San Francisco schools’ new head Carlos Garcia starts July 16
Contract: July 16 to June 30, 2010
Annual salary: $255,000
Vehicle allowance: $8,000/year
Relocation and signing bonus: $30,000
Housing stipend: $2,500/month
Health benefits: For life after five years
– Source: SFUSD
Ex-schools chief drops lawsuit
Former San Francisco schools Superintendent Arlene Ackerman dropped her lawsuit against the school district Monday, saying in a letter to the Board of Education that she has “no desire to see any more of the children’s money squandered” on legal and political entanglements.
Ackerman sued the San Francisco Unified School District in May, claiming it had failed to pay her nearly $170,000 in benefits that she was owed under a severance agreement.
The superintendent left the district a year ago, shortly after the board increased her annual salary to $250,000, agreed to pay her $375,000 if she left early and included an “incompatibility” clause in her contract.

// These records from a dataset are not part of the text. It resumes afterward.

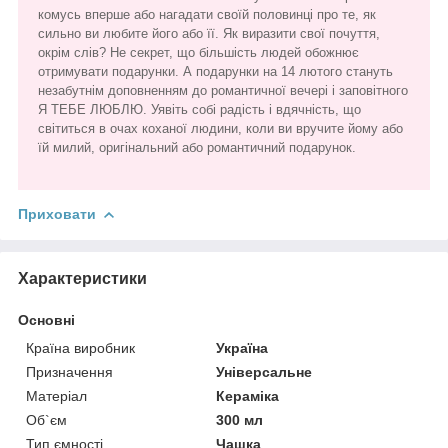
комусь вперше або нагадати своїй половинці про те, як
сильно ви любите його або її. Як виразити свої почуття,
окрім слів? Не секрет, що більшість людей обожнює
отримувати подарунки. А подарунки на 14 лютого стануть
незабутнім доповненням до романтичної вечері і заповітного
Я ТЕБЕ ЛЮБЛЮ. Уявіть собі радість і вдячність, що
світиться в очах коханої людини, коли ви вручите йому або
їй милий, оригінальний або романтичний подарунок.
Приховати
Характеристики
Основні
Країна виробник
Україна
Призначення
Універсальне
Матеріал
Кераміка
Об`єм
300 мл
Тип ємності
Чашка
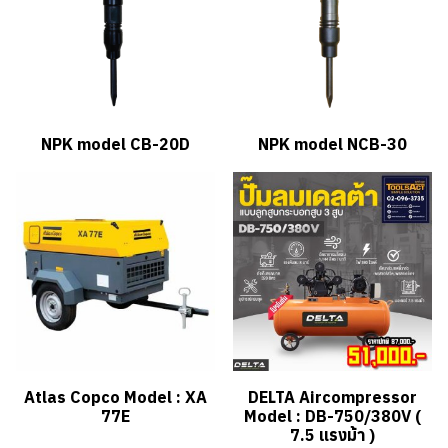
NPK model CB-20D
NPK model NCB-30
Atlas Copco Model : XA
DELTA Aircompressor
77E
Model : DB-750/380V (
7.5 แรงม้า )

Under the clause, either the board or superintendent could cite irreconcilable differences and terminate the contract.
While Ackerman collected the $375,000 after resigning, she later sued the district for about $170,000 in vacation days and sick leave, which the lawsuit said she was owed under her contract.
On Monday, Ackerman sent a letter to the board, saying she had advised her attorney to drop the lawsuit against the district. She has found “greater satisfaction,” she wrote, knowing her controversial severance package, challenged in a separate lawsuit that was dismissed, was valid.
“I am content with knowing that I left the school district a better place for children than I found it,” she wrote, concluding the letter by wishing the board and the new district superintendent, Carlos Garcia, success.